I rarely feel guilty for “punching” a vintage game in order to get it played. But since One Page Bulge comes on ONE PAGE combining map, rules, CRT, turn track, designer’s notes, and historical information. On one large sheet of paper. That this game pioneered the exact format that would launch the Car Wars franchise only makes it harder. (My first games purchase ever had me cutting apart the road sections and reference charts of the classic vehicular combat game.)
How does it play?
Well, the Germans declare scads of attacks on the opening turn and you might wonder if the game will be a slog. In our game, things quickly settled down to where there were only one or two combats a turn.
But those combats! You can have up to four counters stacked in a hex. You add the total attack strength and divide it by the total defense strength. You can’t just use a calculator and be done with it either because the American player will want to know how little of his air power he can spend in order to knock the odds down a level. And even then you’re liable to get very minimal outcomes: “no effect”, “exchange”, or “attacker retreat.” If the target is holed up in a city, you may as well not bother to attack until you’ve surrounded him because nothing much is going to happen until then anyway!
But that’s all mechanics. What’s the game really about?
Well, if you are familiar with the history, you already know. The superior German units are smashing the Americans and the Americans are trying to slow them down while they wait for reinforcements. The Germans want to get as many units as possible on the other side of the board. But coordinating the assault is not trivial. German units that become “isolated” fight at half strength and pick up a movement penalty.
This last nuance is the soul of One Page Bulge. The Germans have a really impressive army. But they collectively have sort of a weak underbelly. If a significant American force can get behind them and occupy key cities, then the battle can be lost for them in an instant! So the Germans have to play aggressively while also defending the roads that connect them back to their reinforcement area.
This is a MicroGame, yes. But that does not mean a playing time of half an hour. This really is a “real” wargame in a small package and it has a lot going on with it. You might think it would come off as an exercise in showing just how much can be done with very little. But it doesn’t come off as mere grandstanding. It just plain works. And if you thought the guidance presented in Game Design: Theory and Practice was just a bunch of talk, then you really need to see this. It makes all of that theory snap into focus.
My only complaint with this game is that I simply do not feel like getting those “wargamer” tweezers that are the inevitable consequence of monster games like Unconditional Surrender. I play all kinds of games and this violation of the “don’t make me think” principle just wears me out. I do not want to bring play to a halt just to count up the factors in a hex for the fourth time. I also don’t want to lose because I didn’t count them up, either. At this point, a table-sized map sheet that would allow everything in a stack to be visible all the time is about the only way you’re going to convince me to really play this sort of game again.
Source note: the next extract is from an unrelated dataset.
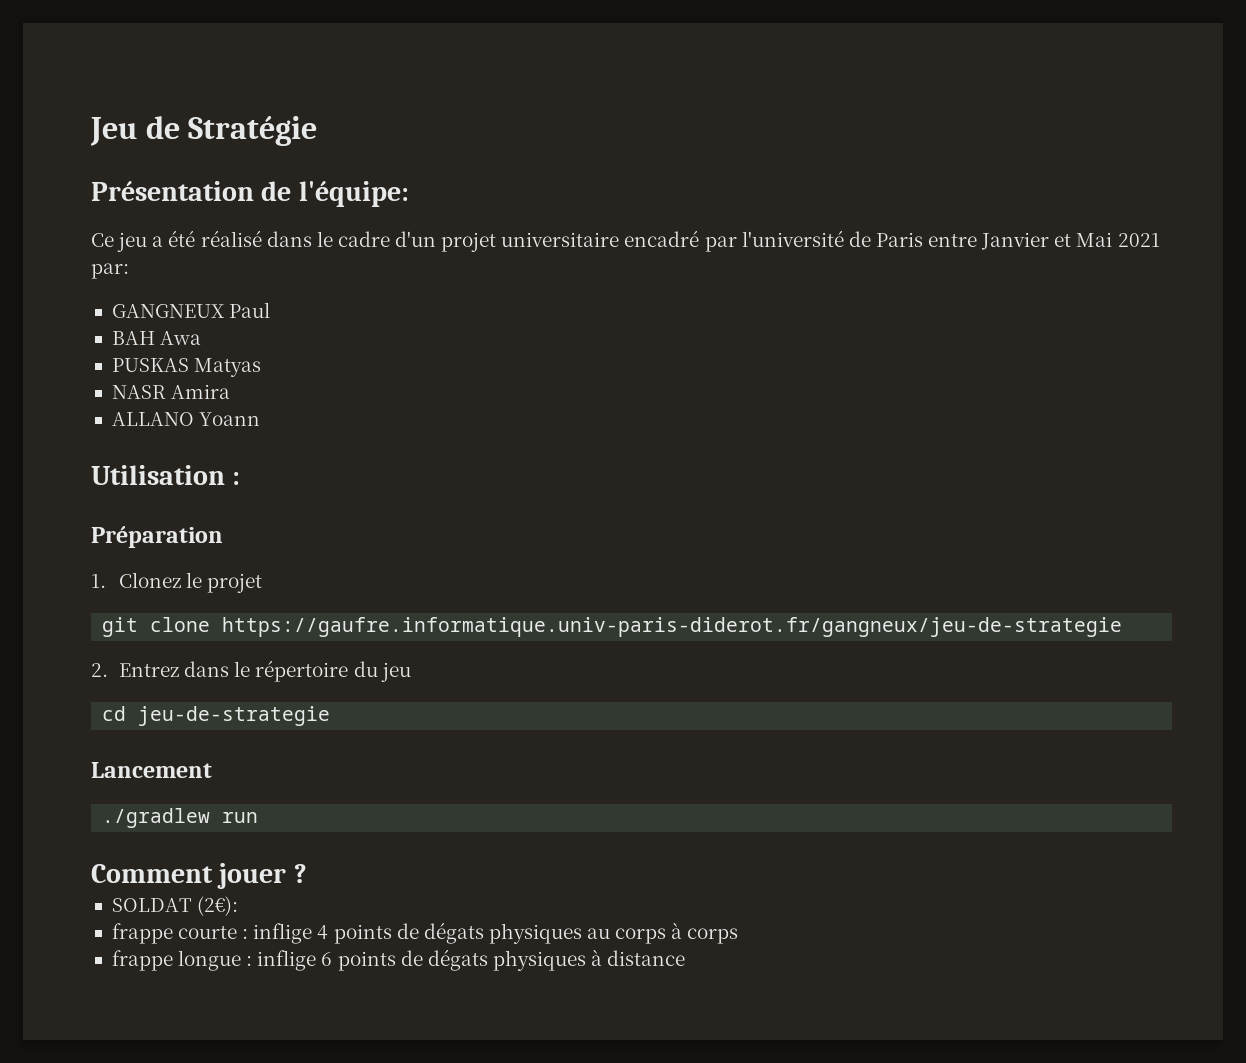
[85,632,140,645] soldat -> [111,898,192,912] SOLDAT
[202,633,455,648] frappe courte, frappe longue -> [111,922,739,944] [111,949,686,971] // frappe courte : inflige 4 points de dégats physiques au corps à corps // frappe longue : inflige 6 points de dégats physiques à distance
If the exchange result is anything like the Avalon Hill combat results table it can be devastating to an attacker when losing more units than you bargained for Think EXCH was a 1 in 6 chance even at 3-1 odds
Going over AH’s Waterloo for a WW post and the need to manually figure odds does get tiresome
Just had a thought concerning the continuos factoring necessary to play one of the old board games and wonder how many times one must “stop to think” in a RPG? My guess it is a matter of preference.
That being said, deconstructing stacks of units to figure odds is tedious.